What you will do: Reproduce every line of the material below word for word, keeping the original order.

Dataset entries:
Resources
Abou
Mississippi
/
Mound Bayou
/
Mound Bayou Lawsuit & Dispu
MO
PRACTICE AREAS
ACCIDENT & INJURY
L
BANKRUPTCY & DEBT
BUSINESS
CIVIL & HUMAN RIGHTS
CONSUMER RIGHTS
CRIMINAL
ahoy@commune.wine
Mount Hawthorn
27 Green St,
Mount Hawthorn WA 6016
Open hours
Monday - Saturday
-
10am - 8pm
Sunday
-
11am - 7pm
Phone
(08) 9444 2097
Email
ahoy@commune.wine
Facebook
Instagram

Result of this exercise:
Resources
Abou
Mississippi
/
Mound Bayou
/
Mound Bayou Lawsuit & Dispu
MO
PRACTICE AREAS
ACCIDENT & INJURY
L
BANKRUPTCY & DEBT
BUSINESS
CIVIL & HUMAN RIGHTS
CONSUMER RIGHTS
CRIMINAL
ahoy@commune.wine
Mount Hawthorn
27 Green St,
Mount Hawthorn WA 6016
Open hours
Monday - Saturday
-
10am - 8pm
Sunday
-
11am - 7pm
Phone
(08) 9444 2097
Email
ahoy@commune.wine
Facebook
Instagram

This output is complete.